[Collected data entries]
↓

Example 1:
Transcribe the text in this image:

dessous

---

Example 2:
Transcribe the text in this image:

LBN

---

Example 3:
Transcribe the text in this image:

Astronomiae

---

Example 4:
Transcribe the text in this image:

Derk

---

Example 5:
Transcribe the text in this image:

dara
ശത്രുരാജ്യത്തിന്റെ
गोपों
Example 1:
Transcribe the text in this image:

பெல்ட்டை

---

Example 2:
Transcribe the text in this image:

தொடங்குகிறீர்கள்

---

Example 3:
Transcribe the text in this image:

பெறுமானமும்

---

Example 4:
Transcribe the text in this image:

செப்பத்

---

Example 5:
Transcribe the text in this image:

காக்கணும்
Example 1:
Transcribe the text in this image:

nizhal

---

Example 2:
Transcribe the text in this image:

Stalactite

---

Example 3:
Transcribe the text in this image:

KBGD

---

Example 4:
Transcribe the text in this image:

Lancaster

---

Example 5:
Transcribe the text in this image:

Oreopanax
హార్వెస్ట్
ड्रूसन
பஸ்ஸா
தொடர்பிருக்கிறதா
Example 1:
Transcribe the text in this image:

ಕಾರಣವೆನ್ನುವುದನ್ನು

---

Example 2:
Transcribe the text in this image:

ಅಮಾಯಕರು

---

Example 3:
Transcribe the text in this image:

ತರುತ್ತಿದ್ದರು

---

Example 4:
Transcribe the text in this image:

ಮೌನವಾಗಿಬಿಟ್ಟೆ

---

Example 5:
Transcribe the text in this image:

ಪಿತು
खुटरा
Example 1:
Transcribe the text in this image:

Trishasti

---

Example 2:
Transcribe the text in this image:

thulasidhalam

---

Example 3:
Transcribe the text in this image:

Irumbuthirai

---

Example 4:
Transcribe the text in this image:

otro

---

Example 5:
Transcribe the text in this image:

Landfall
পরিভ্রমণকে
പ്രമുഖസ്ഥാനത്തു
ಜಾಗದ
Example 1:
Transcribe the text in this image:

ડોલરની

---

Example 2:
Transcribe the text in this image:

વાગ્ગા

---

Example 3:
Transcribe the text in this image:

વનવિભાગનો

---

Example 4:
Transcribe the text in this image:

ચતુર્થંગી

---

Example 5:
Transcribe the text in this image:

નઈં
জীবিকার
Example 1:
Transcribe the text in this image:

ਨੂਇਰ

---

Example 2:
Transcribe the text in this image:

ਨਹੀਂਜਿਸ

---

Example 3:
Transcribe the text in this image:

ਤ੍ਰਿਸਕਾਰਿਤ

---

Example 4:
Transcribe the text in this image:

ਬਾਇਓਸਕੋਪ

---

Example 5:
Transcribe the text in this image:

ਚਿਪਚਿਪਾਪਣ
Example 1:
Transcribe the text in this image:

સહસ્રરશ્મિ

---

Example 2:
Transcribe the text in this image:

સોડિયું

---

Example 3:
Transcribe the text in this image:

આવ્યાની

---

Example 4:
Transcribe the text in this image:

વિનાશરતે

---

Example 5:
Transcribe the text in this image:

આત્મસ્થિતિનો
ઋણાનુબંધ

↑

■ Exercise requirements
An exact reproduction of all the entries above is the expected answer.

■ Answer to this problem
Example 1:
Transcribe the text in this image:

dessous

---

Example 2:
Transcribe the text in this image:

LBN

---

Example 3:
Transcribe the text in this image:

Astronomiae

---

Example 4:
Transcribe the text in this image:

Derk

---

Example 5:
Transcribe the text in this image:

dara
ശത്രുരാജ്യത്തിന്റെ
गोपों
Example 1:
Transcribe the text in this image:

பெல்ட்டை

---

Example 2:
Transcribe the text in this image:

தொடங்குகிறீர்கள்

---

Example 3:
Transcribe the text in this image:

பெறுமானமும்

---

Example 4:
Transcribe the text in this image:

செப்பத்

---

Example 5:
Transcribe the text in this image:

காக்கணும்
Example 1:
Transcribe the text in this image:

nizhal

---

Example 2:
Transcribe the text in this image:

Stalactite

---

Example 3:
Transcribe the text in this image:

KBGD

---

Example 4:
Transcribe the text in this image:

Lancaster

---

Example 5:
Transcribe the text in this image:

Oreopanax
హార్వెస్ట్
ड्रूसन
பஸ்ஸா
தொடர்பிருக்கிறதா
Example 1:
Transcribe the text in this image:

ಕಾರಣವೆನ್ನುವುದನ್ನು

---

Example 2:
Transcribe the text in this image:

ಅಮಾಯಕರು

---

Example 3:
Transcribe the text in this image:

ತರುತ್ತಿದ್ದರು

---

Example 4:
Transcribe the text in this image:

ಮೌನವಾಗಿಬಿಟ್ಟೆ

---

Example 5:
Transcribe the text in this image:

ಪಿತು
खुटरा
Example 1:
Transcribe the text in this image:

Trishasti

---

Example 2:
Transcribe the text in this image:

thulasidhalam

---

Example 3:
Transcribe the text in this image:

Irumbuthirai

---

Example 4:
Transcribe the text in this image:

otro

---

Example 5:
Transcribe the text in this image:

Landfall
পরিভ্রমণকে
പ്രമുഖസ്ഥാനത്തു
ಜಾಗದ
Example 1:
Transcribe the text in this image:

ડોલરની

---

Example 2:
Transcribe the text in this image:

વાગ્ગા

---

Example 3:
Transcribe the text in this image:

વનવિભાગનો

---

Example 4:
Transcribe the text in this image:

ચતુર્થંગી

---

Example 5:
Transcribe the text in this image:

નઈં
জীবিকার
Example 1:
Transcribe the text in this image:

ਨੂਇਰ

---

Example 2:
Transcribe the text in this image:

ਨਹੀਂਜਿਸ

---

Example 3:
Transcribe the text in this image:

ਤ੍ਰਿਸਕਾਰਿਤ

---

Example 4:
Transcribe the text in this image:

ਬਾਇਓਸਕੋਪ

---

Example 5:
Transcribe the text in this image:

ਚਿਪਚਿਪਾਪਣ
Example 1:
Transcribe the text in this image:

સહસ્રરશ્મિ

---

Example 2:
Transcribe the text in this image:

સોડિયું

---

Example 3:
Transcribe the text in this image:

આવ્યાની

---

Example 4:
Transcribe the text in this image:

વિનાશરતે

---

Example 5:
Transcribe the text in this image:

આત્મસ્થિતિનો
ઋણાનુબંધ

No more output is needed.